The Plea Chapter Thirty-Seven Cell With A View


Society talks about the damage to children when there is a divorce, and they discuss “who gets the friends.” But it’s rare than anyone talks about the damage to extended family – the allegiances that form with ex-wives or godparents. Over the last twelve years there has been significant loss in my family. My nephew and nieces are gone.

I remember my nephew Christopher as a kind, gentle boy who could sang “Jeremiah Was A Bullfrog” with gusto while strumming on his little guitar. He was generous with hugs and whenever he was hurt and cried it broke my heart. My niece Reba was just fun and even at a young age I knew she would grow to love the Lord. I would point to different family members and ask her who they were and she would say, “My brother and sister in Christ.” My niece Denise was headstrong, loud, outspoken, unafraid to say what was on her mind. I remember babysitting Christopher, Reba, and Denise one evening and they all had to have baths. Denise was suppose to wash her hair too. She was eight and let me know with great passion that she would not be washing her hair. She yelled and slammed doors and in the end she didn’t wash her hair. She and I always had good talks. As she got older we continued to have good talks. Confidences were shared. Confessions were made. She was my friend and not just my niece. And then there was Nickol. My niece Nickol was beautiful, ambitious, a poet, playful, and possessing a great sense of humor. You couldn’t help but adore her.


Now it’s as if none of it ever happened or it no longer mattered – to them – all the visits, the phone calls, the memories made together, the notes and photographs sent across an ocean at one time, the holiday gifts chosen and exchanged with such care, giggling while I curled the girls hair during a sleepover, or playing games with Christopher during a family gathering. It’s all gone. Subtracted.

> _Goal 1_:
In the rows starting with the first row and going on through the row with "building: (465, 398)", swap "satellite image" for "aerial image" and give those rows back with nothing else changed.
The rows below have nothing to do with the essay.

> _Data shown_:
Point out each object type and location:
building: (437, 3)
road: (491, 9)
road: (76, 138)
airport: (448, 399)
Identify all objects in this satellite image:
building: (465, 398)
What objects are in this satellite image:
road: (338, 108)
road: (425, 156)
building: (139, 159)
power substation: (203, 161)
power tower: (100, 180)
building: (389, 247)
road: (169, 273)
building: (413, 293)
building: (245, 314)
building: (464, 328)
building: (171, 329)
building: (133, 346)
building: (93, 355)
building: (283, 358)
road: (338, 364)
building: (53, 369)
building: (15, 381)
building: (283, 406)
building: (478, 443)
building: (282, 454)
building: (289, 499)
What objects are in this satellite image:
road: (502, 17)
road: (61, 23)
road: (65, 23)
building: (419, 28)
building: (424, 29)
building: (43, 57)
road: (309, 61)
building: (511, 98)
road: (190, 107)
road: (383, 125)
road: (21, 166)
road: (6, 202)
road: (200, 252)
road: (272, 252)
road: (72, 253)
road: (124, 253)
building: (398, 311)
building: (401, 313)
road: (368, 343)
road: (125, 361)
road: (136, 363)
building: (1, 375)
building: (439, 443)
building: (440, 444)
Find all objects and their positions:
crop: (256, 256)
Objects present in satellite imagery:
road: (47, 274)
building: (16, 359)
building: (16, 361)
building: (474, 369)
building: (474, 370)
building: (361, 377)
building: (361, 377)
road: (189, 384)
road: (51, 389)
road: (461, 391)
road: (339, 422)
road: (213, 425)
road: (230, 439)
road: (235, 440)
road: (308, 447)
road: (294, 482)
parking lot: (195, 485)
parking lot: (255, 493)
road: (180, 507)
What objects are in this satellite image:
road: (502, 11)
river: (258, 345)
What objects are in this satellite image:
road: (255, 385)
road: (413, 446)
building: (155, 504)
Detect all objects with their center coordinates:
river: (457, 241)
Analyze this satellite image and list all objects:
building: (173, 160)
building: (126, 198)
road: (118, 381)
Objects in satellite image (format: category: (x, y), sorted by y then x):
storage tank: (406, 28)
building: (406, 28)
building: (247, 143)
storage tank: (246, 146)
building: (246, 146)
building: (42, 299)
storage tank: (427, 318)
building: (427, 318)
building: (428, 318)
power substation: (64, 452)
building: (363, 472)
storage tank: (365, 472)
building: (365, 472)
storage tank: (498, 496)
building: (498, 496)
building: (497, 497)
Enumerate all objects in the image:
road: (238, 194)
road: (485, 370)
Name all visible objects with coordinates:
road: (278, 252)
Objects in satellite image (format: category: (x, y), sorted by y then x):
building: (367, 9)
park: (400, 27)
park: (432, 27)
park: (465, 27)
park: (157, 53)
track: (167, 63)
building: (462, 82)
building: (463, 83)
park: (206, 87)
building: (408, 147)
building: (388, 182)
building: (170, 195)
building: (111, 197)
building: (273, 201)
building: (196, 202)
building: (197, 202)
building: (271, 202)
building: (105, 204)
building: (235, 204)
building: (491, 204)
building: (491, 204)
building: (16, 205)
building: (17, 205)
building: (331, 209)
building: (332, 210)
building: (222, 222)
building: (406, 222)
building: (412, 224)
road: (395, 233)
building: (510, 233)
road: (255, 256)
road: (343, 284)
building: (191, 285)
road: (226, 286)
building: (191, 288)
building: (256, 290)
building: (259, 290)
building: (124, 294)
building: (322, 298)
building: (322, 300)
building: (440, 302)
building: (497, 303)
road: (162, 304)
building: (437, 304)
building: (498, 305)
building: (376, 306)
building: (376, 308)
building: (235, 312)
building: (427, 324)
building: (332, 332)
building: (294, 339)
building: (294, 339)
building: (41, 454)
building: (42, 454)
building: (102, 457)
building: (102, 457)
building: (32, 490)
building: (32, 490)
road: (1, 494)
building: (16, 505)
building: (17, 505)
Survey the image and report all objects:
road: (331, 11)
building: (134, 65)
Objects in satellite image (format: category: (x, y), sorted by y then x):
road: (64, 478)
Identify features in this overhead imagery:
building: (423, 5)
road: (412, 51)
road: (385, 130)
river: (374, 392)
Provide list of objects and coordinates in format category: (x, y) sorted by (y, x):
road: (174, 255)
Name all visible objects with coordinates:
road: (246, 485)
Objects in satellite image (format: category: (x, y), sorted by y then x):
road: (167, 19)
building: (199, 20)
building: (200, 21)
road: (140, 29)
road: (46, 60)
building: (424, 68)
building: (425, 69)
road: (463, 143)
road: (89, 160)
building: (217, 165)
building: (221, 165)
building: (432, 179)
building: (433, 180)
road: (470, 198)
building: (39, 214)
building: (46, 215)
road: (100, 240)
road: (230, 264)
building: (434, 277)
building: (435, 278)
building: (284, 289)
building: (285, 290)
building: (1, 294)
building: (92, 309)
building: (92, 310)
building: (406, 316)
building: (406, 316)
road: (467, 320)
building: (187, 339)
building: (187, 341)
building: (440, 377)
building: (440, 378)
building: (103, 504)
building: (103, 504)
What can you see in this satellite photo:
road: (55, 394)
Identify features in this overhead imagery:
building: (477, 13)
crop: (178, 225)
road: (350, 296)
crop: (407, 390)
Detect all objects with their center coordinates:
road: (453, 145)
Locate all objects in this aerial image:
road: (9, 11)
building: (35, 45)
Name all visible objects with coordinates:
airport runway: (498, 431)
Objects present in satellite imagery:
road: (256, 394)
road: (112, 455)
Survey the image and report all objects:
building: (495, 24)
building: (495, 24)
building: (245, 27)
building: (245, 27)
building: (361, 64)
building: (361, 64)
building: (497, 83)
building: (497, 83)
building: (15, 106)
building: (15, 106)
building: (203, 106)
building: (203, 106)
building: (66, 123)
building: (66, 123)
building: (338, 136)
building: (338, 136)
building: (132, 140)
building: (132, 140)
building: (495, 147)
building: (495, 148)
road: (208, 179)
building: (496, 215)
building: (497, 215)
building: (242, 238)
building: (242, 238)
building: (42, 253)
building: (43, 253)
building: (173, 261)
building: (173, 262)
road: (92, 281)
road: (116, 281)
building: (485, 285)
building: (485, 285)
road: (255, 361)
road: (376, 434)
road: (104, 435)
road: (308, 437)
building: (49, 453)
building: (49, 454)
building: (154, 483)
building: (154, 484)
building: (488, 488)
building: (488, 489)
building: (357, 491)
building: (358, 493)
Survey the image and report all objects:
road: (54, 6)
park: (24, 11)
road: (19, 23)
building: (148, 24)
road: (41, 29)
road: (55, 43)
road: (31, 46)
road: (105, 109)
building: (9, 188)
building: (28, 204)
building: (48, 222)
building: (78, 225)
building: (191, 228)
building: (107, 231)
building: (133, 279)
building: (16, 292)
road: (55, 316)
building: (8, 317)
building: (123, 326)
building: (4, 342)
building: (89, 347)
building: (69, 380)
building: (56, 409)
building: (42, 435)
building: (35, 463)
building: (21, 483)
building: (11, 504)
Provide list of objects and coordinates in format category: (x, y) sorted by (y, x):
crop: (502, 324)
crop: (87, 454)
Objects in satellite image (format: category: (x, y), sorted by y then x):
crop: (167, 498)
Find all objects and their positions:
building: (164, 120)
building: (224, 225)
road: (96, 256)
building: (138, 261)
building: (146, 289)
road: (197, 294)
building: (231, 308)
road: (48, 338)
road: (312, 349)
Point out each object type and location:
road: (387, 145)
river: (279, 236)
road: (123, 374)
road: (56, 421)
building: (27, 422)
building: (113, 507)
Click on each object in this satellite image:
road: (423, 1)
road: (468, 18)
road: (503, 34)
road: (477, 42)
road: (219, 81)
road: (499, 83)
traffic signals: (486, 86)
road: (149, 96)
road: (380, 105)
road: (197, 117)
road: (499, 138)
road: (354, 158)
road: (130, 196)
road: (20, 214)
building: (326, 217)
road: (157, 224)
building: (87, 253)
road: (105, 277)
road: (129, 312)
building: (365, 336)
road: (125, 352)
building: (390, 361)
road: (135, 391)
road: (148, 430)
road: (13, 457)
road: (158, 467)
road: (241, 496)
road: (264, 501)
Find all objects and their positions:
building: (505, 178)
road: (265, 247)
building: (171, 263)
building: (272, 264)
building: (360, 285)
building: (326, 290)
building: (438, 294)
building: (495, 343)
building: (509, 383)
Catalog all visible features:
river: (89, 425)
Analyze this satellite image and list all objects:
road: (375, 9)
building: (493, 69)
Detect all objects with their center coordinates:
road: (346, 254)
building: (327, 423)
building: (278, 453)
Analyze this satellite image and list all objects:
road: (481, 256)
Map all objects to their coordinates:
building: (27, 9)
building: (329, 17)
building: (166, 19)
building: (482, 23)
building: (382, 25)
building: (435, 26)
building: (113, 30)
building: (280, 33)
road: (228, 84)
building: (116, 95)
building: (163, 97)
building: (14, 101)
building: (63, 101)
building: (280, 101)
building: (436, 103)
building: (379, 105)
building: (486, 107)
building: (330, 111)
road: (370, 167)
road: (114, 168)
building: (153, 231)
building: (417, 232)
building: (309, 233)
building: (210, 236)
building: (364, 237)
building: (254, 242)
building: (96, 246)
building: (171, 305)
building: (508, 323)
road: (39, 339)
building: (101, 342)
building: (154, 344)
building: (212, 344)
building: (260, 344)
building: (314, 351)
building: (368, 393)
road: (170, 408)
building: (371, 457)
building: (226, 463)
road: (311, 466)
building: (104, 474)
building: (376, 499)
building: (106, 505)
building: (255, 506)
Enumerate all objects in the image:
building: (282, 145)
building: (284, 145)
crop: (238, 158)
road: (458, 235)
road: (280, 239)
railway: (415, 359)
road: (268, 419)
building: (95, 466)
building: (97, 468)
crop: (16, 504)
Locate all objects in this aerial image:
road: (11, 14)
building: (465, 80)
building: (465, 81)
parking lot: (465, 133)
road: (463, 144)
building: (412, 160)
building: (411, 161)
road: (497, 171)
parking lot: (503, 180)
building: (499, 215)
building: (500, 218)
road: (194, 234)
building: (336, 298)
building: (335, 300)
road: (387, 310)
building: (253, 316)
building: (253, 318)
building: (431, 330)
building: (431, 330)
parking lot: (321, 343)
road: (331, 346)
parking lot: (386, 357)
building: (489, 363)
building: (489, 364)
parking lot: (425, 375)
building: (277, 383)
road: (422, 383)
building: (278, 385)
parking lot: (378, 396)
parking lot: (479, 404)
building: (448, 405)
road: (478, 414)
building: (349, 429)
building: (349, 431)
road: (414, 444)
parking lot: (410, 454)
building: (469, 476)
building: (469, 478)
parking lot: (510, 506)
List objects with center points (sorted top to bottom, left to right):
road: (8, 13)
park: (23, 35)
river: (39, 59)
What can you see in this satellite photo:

> _Goal 2_:
From the essay on family loss, print the passage starting with "Now it’s as" and going on through "all gone. Subtracted.", word for word.

> _Correct output 1_:
Point out each object type and location:
building: (437, 3)
road: (491, 9)
road: (76, 138)
airport: (448, 399)
Identify all objects in this aerial image:
building: (465, 398)

> _Correct output 2_:
Now it’s as if none of it ever happened or it no longer mattered – to them – all the visits, the phone calls, the memories made together, the notes and photographs sent across an ocean at one time, the holiday gifts chosen and exchanged with such care, giggling while I curled the girls hair during a sleepover, or playing games with Christopher during a family gathering. It’s all gone. Subtracted.